/W-Net-Pytorch

Implementation of W-Net unsupervised semantic segmentation (Autoencoder with min-cut "graph connectedness" loss)

Primary LanguagePython

Note: This repository is a work in progress. The architecture is implemented, but the post-processing is not complete.

W-Net: A Deep Model for Fully Unsupervised Image Segmentation - Implementation in Pytorch

Unsupervised Semantic Segmentation - Bottleneck autoencoder architecture with soft n-cut loss

Directory Structure

After cloning the repository, your dataset images should go in the following directory. ./datasets/<dataset_name>/train/images For evaluation, put images and segmentations in folders: ./datasets/<dataset_name>/test/images ./datasets/<dataset_name>/test/segmentations

Each image filename and segmentation filename should correspond.

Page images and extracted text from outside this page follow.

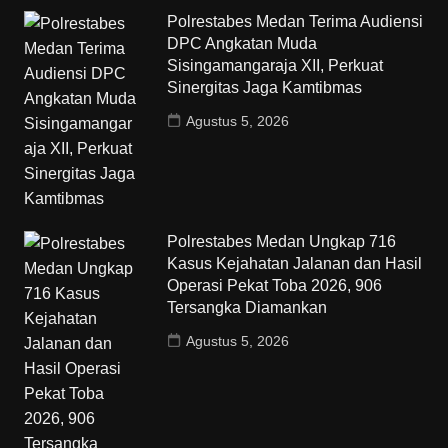
Polrestabes Medan Terima Audiensi
DPC Angkatan Muda
Sisingamangaraja XII, Perkuat
Sinergitas Jaga Kamtibmas
Agustus 5, 2026
Polrestabes Medan Ungkap 716
Kasus Kejahatan Jalanan dan Hasil
Operasi Pekat Toba 2026, 906
Tersangka Diamankan
Agustus 5, 2026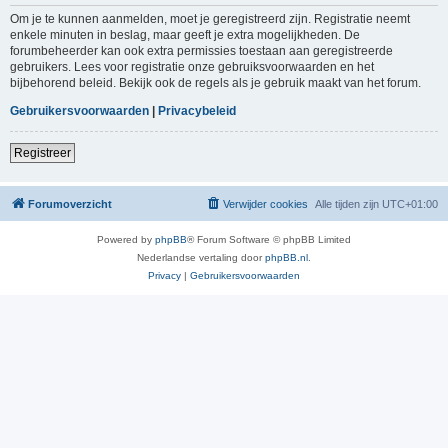
Om je te kunnen aanmelden, moet je geregistreerd zijn. Registratie neemt
enkele minuten in beslag, maar geeft je extra mogelijkheden. De
forumbeheerder kan ook extra permissies toestaan aan geregistreerde
gebruikers. Lees voor registratie onze gebruiksvoorwaarden en het
bijbehorend beleid. Bekijk ook de regels als je gebruik maakt van het forum.
Gebruikersvoorwaarden
|
Privacybeleid
Registreer
Forumoverzicht
Verwijder cookies
Alle tijden zijn
UTC+01:00
Powered by
phpBB
® Forum Software © phpBB Limited
Nederlandse vertaling door
phpBB.nl
.
Privacy
|
Gebruikersvoorwaarden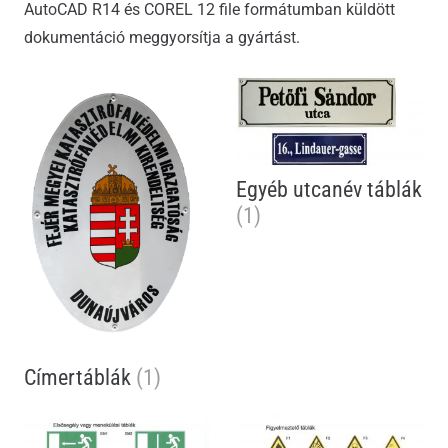
AutoCAD R14 és COREL 12 file formátumban küldött
dokumentáció meggyorsítja a gyártást.
Egyéb utcanév táblák
(1)
Címertáblák
(1)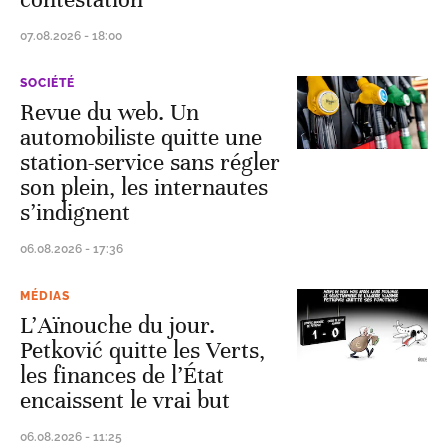
07.08.2026 - 18:00
SOCIÉTÉ
Revue du web. Un
automobiliste quitte une
station-service sans régler
son plein, les internautes
s’indignent
06.08.2026 - 17:36
MÉDIAS
L’Aïnouche du jour.
Petković quitte les Verts,
les finances de l’État
encaissent le vrai but
06.08.2026 - 11:25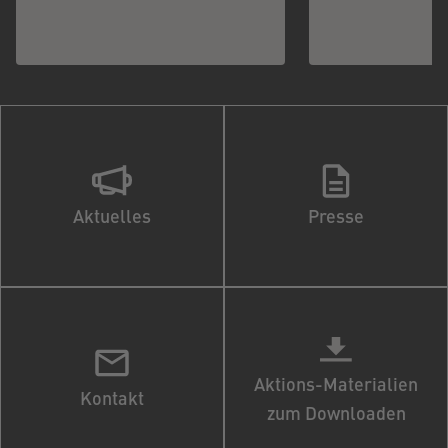
Aktuelles
Presse
Aktions-Materialien
Kontakt
zum Downloaden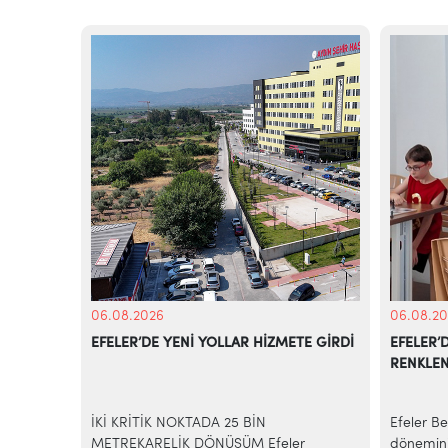
06.08.2026
06.08.20
OGA VE
EFELER’DE YENİ YOLLAR HİZMETE GİRDİ
EFELER’
RENKLE
şkin, kent
İKİ KRİTİK NOKTADA 25 BİN
Efeler Be
 yaşam ve
METREKARELİK DÖNÜŞÜM Efeler
dönemini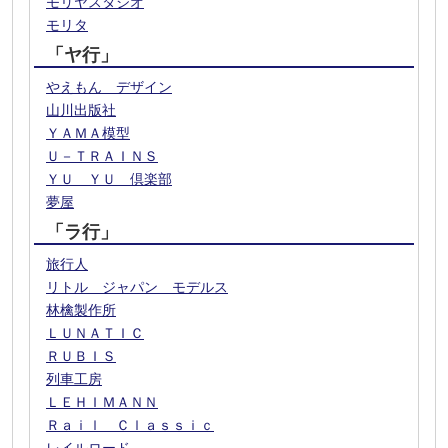
モリヤスタジオ
モリタ
「ヤ行」
やえもん デザイン
山川出版社
ＹＡＭＡ模型
Ｕ－ＴＲＡＩＮＳ
ＹＵ ＹＵ 倶楽部
夢屋
「ラ行」
旅行人
リトル ジャパン モデルス
林檎製作所
ＬＵＮＡＴＩＣ
ＲＵＢＩＳ
列車工房
ＬＥＨＩＭＡＮＮ
Ｒａｉｌ Ｃｌａｓｓｉｃ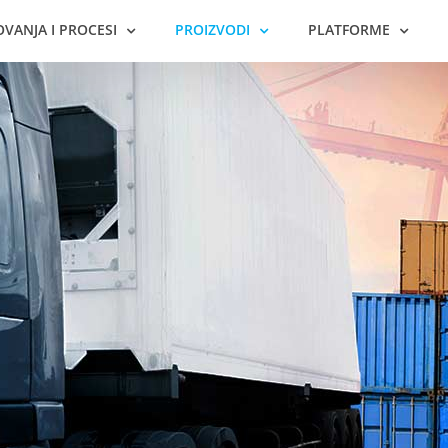
VANJA I PROCESI
PROIZVODI
PLATFORME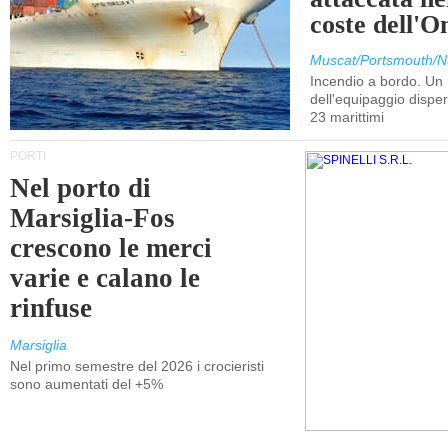
coste dell'
Muscat/Portsmouth/N
Incendio a bordo. U
dell'equipaggio dispers
23 marittimi
PORTI
Nel porto di
Marsiglia-Fos
crescono le merci
varie e calano le
rinfuse
Marsiglia
Nel primo semestre del 2026 i crocieristi
sono aumentati del +5%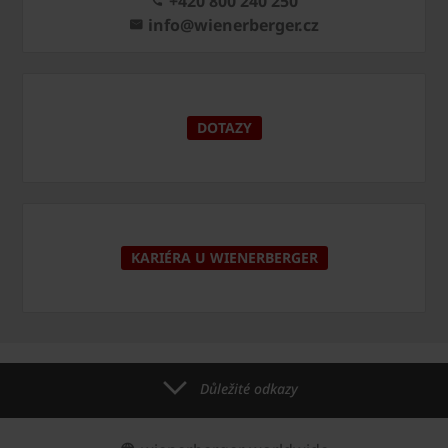
+420 800 240 250
info@wienerberger.cz
DOTAZY
KARIÉRA U WIENERBERGER
Důležité odkazy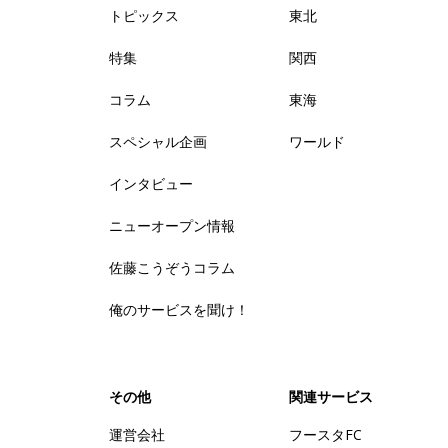
トピックス
東北
特集
関西
コラム
東海
スペシャル企画
ワールド
インタビュー
ニューオープン情報
佐藤こうぞうコラム
俺のサービスを聞け！
その他
関連サービス
運営会社
フースタFC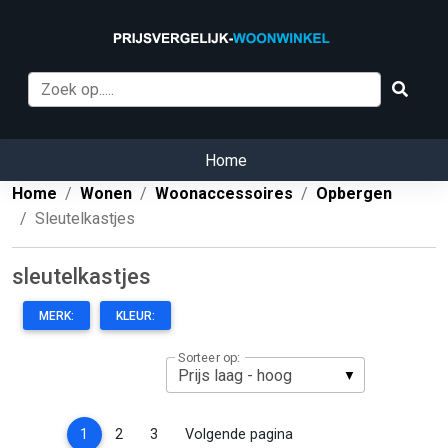
Home
Home
Wonen
Woonaccessoires
Opbergen
Sleutelkastjes
sleutelkastjes
MERK:
KLEUR:
Sorteer op:
(current)
1
2
3
Volgende pagina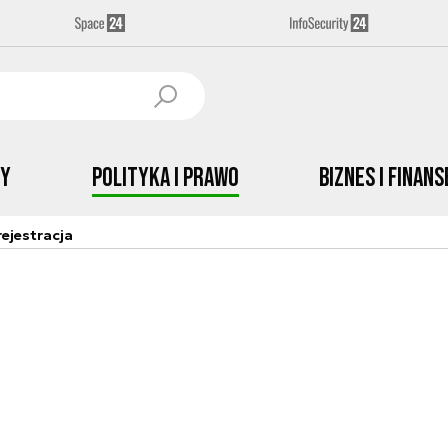
by
Polityka i prawo
Biznes i Finans
ejestracja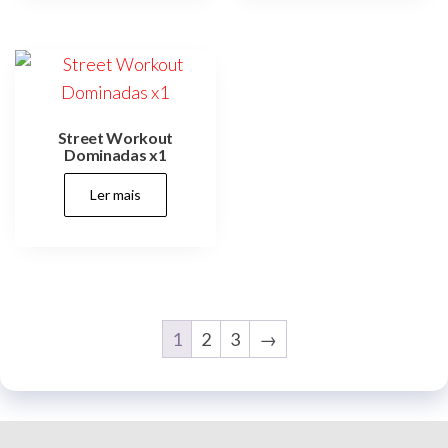
Street Workout
Dominadas x1
Ler mais
1
2
3
→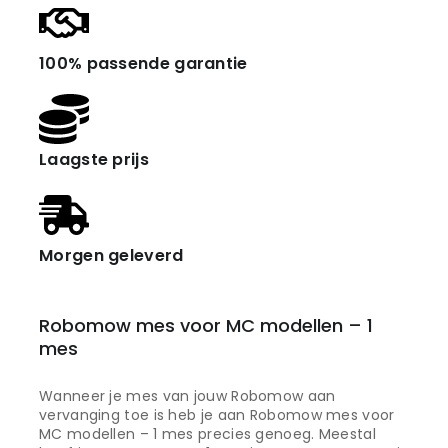
100% passende garantie
Laagste prijs
Morgen geleverd
Robomow mes voor MC modellen – 1
mes
Wanneer je mes van jouw Robomow aan
vervanging toe is heb je aan Robomow mes voor
MC modellen – 1 mes precies genoeg. Meestal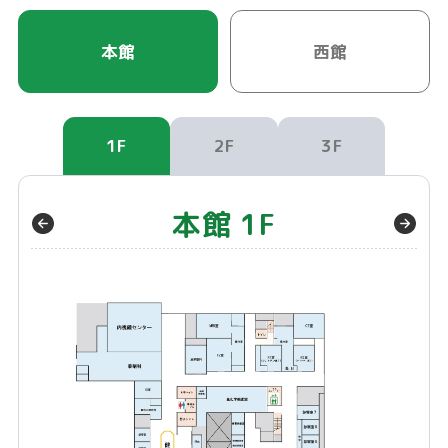
本館
西館
1F
2F
3F
本館 1F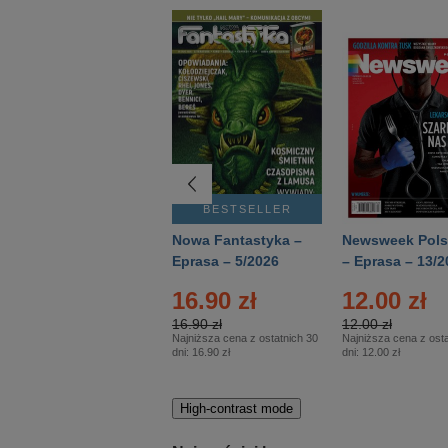
BESTSELLER
BESTSELLER
Deutsch Aktuell –
Nowa Fantastyka –
Newsweek Pols
Eprasa – 2/2026
Eprasa – 5/2026
– Eprasa – 13/2
16.90 zł
12.00 zł
16.90 zł
12.00 zł
Najniższa cena z ostatnich 30
Najniższa cena z osta
dni:
16.90 zł
dni:
12.00 zł
High-contrast mode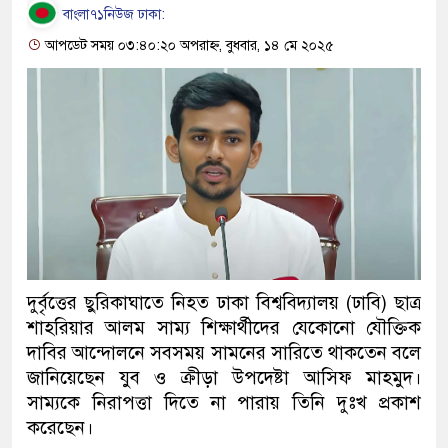
বাংলা৭১নিউজ ঢাকা:
আপডেট সময় ০৩:৪০:২০ অপরাহ্ন, বুধবার, ১৪ মে ২০২৫
দুর্বৃত্তের ছুরিকাঘাতে নিহত ঢাকা বিশ্ববিদ্যালয় (ঢাবি) ছাত্র
শাহরিয়ার আলম সাম্য শিক্ষার্থীদের যেকোনো যৌক্তিক
দাবির আন্দোলনে সবসময় সামনের সারিতে থাকতেন বলে
জানিয়েছেন যুব ও ক্রীড়া উপদেষ্টা আসিফ মাহমুদ।
সাম্যকে নিরাপত্তা দিতে না পারায় তিনি দুঃখ প্রকাশ
করেছেন।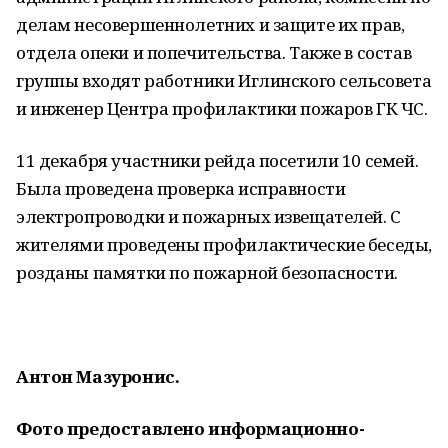
делам несовершеннолетних и защите их прав,
отдела опеки и попечительства. Также в состав
группы входят работники Иглинского сельсовета
и инженер Центра профилактики пожаров ГК ЧС.
11 декабря участники рейда посетили 10 семей.
Была проведена проверка исправности
электропроводки и пожарных извещателей. С
жителями проведены профилактические беседы,
розданы памятки по пожарной безопасности.
Антон Мазуронис.
Фото предоставлено информационно-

Make sure the ./datasets/<dataset_name>/ directory is a pointed to in the config.py file.

Dependencies

  1. Python 3
  2. pytorch, torchvision, matplotlib

Training

After setting up the dataset, you can run python3 train.py. You may want to change the batch size in config.py. A single (224x224) image patch takes a bit over 2 gigs of memory.

Notes on this implementation

  • LayerNorm used instead of BatchNorm so that a smaller batch size can be used.
  • The patch size used for training and inference is set in the configuration. To preserve the aspect ratio seen by the model: The original image is first randomly cropped to 224x224 (take a random patch), then this is resized down to 128x128 (preserving aspect ratio), then finally, a random patch of size 96x96 is taken within the 128x128.